Opdracht 1 | Noem alle nummers van onderdelen waarnaar de brontekst verwijst, en vermeld elk nummer maar één keer.
Opdracht 2 | Geef bij elke bewering aan of ze klopt volgens de brontekst, met ja of nee en de beslissende woorden letterlijk geciteerd: (a) de inspecteur betwist de authenticiteit van de overeenkomst; (b) het overzicht van de mutaties laat zien wie de contante stortingen heeft gedaan; (c) de rechtbank vindt dat de inspecteur niet in de bewijslast is geslaagd.
--- Brontekst ---
Als uitgangspunt is het door de inspecteur aangevoerde scenario over de herkomst van de gelden die contant zijn gestort op de bankrekening van de BV meer dan plausibel. Toch acht de rechtbank alles afwegende de inspecteur niet in de bewijslast geslaagd. Dat is gebaseerd op het hierna volgende in onderlinge samenhang bezien.
De inspecteur heeft geen (positief) bewijs aangedragen waaruit blijkt dat belanghebbende de contante stortingen heeft gedaan. Uit het door de inspecteur overgelegde overzicht van de mutaties op de bankrekening van de BV blijkt enkel dat er contante stortingen hebben plaatsgevonden, maar niet wie deze stortingen heeft gedaan.
Bovendien heeft belanghebbende met betrekking tot een aantal van de gedane contante stortingen gemotiveerd gesteld dat hij die niet zelf gedaan kán hebben omdat hij toen ergens anders was. Dat is als zodanig niet door de inspecteur betwist. Wel heeft de inspecteur daartegenover gesteld dat niet uitgesloten kan worden dat iemand anders de stortingen voor belanghebbende heeft gedaan.
Mede gelet op de in 2.21 weergeven verklaring van belanghebbende dat [A] in het bezit was van de gegevens van de bankrekening van de BV, is het denkbaar dat een ander dan belanghebbende de contante stortingen heeft gedaan.
Belanghebbende heeft gedurende de hele procedure – vanaf het in 2.5 vermelde –gesprek vrij consistent verklaard overeenkomstig wat is vermeld in 2.21, ook op met name de eerste zitting. Aan de inspecteur kan worden toegegeven dat wat belanghebbende vertelt, op het eerste gezicht vrij onwaarschijnlijk overkomt. Dat pleit echter niet zonder meer tegen belanghebbende, gegeven het verderop aan de orde komende scenario dat misbruik is gemaakt van belanghebbende.
Tussen partijen staat vast dat belanghebbende een overeenkomst heeft gesloten met [A] ; de inspecteur heeft gemeld de authenticiteit van de in 2.2 vermelde overeenkomst niet te betwisten. Ter zitting heeft de inspecteur zich wel op het standpunt gesteld dat in werkelijkheid sprake is van een schijnovereenkomst. Dat kan niet worden uitgesloten, maar dat is naar het oordeel van de rechtbank niet zonder meer aannemelijk, althans de rechtbank acht niet zonder meer aannemelijk dat wat in de overeenkomst is vermeld niet overeenkwam met wat belanghebbende wilde of wat aan hem was voorgespiegeld. De inspecteur heeft ook niet uiteengezet wat het belang van belanghebbende zou kunnen zijn bij een schijnovereenkomst. Uitgaande van het scenario dat de inspecteur verdedigt – belanghebbende heeft gelden gestort die door hem zijn behaald met ‘zwarte inkomsten’ – is onduidelijk wat de zin ervan zou zijn voor belanghebbende om de overeenkomst te sluiten en vervolgens aan de overeenkomst geen uitvoering te geven, waardoor in de rechtsverhoudingen tot de BV niets wijzigt.
--- Oefengegevens ---
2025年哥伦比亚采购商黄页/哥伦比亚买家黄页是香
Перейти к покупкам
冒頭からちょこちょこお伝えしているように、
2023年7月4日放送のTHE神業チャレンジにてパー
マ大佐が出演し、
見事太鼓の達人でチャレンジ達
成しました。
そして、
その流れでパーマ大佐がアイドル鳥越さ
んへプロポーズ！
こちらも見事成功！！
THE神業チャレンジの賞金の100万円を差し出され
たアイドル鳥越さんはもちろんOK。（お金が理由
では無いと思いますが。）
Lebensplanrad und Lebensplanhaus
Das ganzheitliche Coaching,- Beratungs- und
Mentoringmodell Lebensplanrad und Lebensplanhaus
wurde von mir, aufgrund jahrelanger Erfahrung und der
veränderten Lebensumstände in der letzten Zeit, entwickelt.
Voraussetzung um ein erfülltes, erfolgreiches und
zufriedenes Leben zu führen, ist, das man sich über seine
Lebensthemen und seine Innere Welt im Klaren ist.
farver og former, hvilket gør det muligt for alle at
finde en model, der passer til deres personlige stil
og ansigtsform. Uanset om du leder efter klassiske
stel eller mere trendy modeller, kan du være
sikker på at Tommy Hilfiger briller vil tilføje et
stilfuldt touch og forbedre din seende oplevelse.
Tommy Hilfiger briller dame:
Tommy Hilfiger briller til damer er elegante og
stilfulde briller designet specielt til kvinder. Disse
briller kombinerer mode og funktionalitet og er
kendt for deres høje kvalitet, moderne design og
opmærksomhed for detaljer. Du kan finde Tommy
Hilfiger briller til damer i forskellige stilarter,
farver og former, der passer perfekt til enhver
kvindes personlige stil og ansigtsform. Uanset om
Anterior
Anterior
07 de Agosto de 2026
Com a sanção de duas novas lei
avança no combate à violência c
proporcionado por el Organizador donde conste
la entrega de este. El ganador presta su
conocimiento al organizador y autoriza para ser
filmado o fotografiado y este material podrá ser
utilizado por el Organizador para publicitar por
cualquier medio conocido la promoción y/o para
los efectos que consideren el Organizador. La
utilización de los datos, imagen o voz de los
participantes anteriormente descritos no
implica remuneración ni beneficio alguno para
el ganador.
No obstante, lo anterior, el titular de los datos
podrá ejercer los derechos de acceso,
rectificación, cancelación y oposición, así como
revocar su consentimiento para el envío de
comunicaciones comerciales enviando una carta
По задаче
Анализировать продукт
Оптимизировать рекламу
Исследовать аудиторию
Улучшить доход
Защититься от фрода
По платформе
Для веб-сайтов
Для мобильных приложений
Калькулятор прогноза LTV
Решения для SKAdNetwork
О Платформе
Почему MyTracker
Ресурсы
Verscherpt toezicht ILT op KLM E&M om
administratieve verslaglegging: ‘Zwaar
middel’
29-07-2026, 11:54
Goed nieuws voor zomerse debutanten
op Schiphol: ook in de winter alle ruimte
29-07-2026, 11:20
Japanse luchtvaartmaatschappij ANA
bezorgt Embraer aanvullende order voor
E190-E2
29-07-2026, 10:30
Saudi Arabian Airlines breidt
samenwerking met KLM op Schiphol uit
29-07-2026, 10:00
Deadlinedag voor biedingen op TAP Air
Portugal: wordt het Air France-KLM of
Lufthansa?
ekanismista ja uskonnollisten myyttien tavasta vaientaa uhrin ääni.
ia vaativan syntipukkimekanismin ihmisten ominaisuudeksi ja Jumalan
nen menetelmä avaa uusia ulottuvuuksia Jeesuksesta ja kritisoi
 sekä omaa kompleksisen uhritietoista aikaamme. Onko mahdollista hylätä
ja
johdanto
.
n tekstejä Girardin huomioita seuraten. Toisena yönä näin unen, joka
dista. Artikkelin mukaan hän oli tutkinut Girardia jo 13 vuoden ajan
---
Antwoordvak 1 | 2.21, 2.5 en 2.2

Antwoordvak 2 |
(a) Nee: "de inspecteur heeft gemeld de authenticiteit van de in 2.2 vermelde overeenkomst niet te betwisten"
(b) Nee: "blijkt enkel dat er contante stortingen hebben plaatsgevonden, maar niet wie deze stortingen heeft gedaan"
(c) Ja: "Toch acht de rechtbank alles afwegende de inspecteur niet in de bewijslast geslaagd."